According to the companies participating in this study, the average wage increase for Spaniards in 2020 (2.09%) will be around a tenth lower than that recorded in 2019 (2.2%).
From the special edition carried out and due to the impact of the pandemic, we have observed how some indicators have been affected on the downside, with 11% of organizations considering making salary cuts in 2020 and 24% of them expect that they will benefit from a lower variable performance bonus than the one corresponding to 2019.
“Taking into account the current economic situation caused by the health crisis, we observe that the trend, although it continues with salary revisions, continues over time and the values of increases by professional category will also be reduced.

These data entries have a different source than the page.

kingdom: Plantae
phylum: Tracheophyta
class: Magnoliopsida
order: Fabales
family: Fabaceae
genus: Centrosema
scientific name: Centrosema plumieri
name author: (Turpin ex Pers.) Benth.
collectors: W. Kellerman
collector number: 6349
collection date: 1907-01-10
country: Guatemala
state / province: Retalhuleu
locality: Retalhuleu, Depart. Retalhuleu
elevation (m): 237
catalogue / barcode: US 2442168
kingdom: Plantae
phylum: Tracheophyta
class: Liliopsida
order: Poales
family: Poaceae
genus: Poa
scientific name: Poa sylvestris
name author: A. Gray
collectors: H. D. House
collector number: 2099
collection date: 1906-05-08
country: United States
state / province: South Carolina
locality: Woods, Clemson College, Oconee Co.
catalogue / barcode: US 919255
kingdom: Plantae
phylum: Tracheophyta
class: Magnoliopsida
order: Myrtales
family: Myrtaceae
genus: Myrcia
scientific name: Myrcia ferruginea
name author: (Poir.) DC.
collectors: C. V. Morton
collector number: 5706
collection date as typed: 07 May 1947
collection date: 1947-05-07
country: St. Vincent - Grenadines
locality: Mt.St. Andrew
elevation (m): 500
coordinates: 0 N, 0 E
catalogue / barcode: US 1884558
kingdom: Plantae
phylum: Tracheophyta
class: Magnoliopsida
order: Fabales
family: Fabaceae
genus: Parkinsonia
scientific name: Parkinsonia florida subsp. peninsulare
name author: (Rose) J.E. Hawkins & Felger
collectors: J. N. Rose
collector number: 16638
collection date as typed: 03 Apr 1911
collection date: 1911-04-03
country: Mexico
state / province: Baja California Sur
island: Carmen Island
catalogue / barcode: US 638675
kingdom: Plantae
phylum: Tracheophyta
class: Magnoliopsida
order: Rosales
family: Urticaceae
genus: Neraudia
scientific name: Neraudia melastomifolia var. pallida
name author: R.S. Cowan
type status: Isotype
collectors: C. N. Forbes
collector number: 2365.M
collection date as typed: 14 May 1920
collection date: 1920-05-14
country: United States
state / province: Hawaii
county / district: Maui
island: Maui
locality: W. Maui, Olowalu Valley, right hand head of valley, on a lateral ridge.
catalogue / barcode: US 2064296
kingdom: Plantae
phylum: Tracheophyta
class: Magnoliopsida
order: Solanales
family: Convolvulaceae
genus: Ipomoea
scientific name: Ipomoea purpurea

We estimate in this context, a scenario of salary moderation for the revision of the fixed amounts, as well as the maintenance of a variable remuneration with a high percentage of representation within the total remuneration and the increasing tendency to flexibility and diversification corporate benefits, ”says Juanvi Martnez, Career Manager at Mercer.
According to Mercer’s 2020 Global Total Compensation Study, long-term incentives have increased slightly, eligibility is 50.7% compared to 47% in 2019. The number of companies offering short-term incentives remains at 97%.
We also asked about aspects that are closely related to remuneration and which have a very significant impact, such as remote working and flexibility. 64% of organizations have implemented a remote work policy in response to Covid, or 48% of the total of those who provide grants / tools to their employees to work from home. When it comes to flexible working, 28% of organizations are developing policies in this area to handle the effects of the pandemic, and 23% of the total plan to keep policies in a post-covid scenario.
The Mercer study shows that in 2020, the percentage of companies offering flexible compensation plans remains. The services most in demand remain health insurance and food assistance, and childcare assistance and transport vouchers are consolidated.
Profits increase slightly in 2020. 76% of companies that participated in the study offer life insurance to their employees. Health insurance has been maintained in recent years, 75% of organizations grant this insurance to their employees.
Eligibility for the automotive sector also remains at 83%. The company car continues to be primarily targeted at senior executives, middle managers and the sales force. Job needs and professional level remain the main award criteria in the allocation of company cars for the sales force and senior management categories, while leasing remains the formula for purchasing company cars. most common business.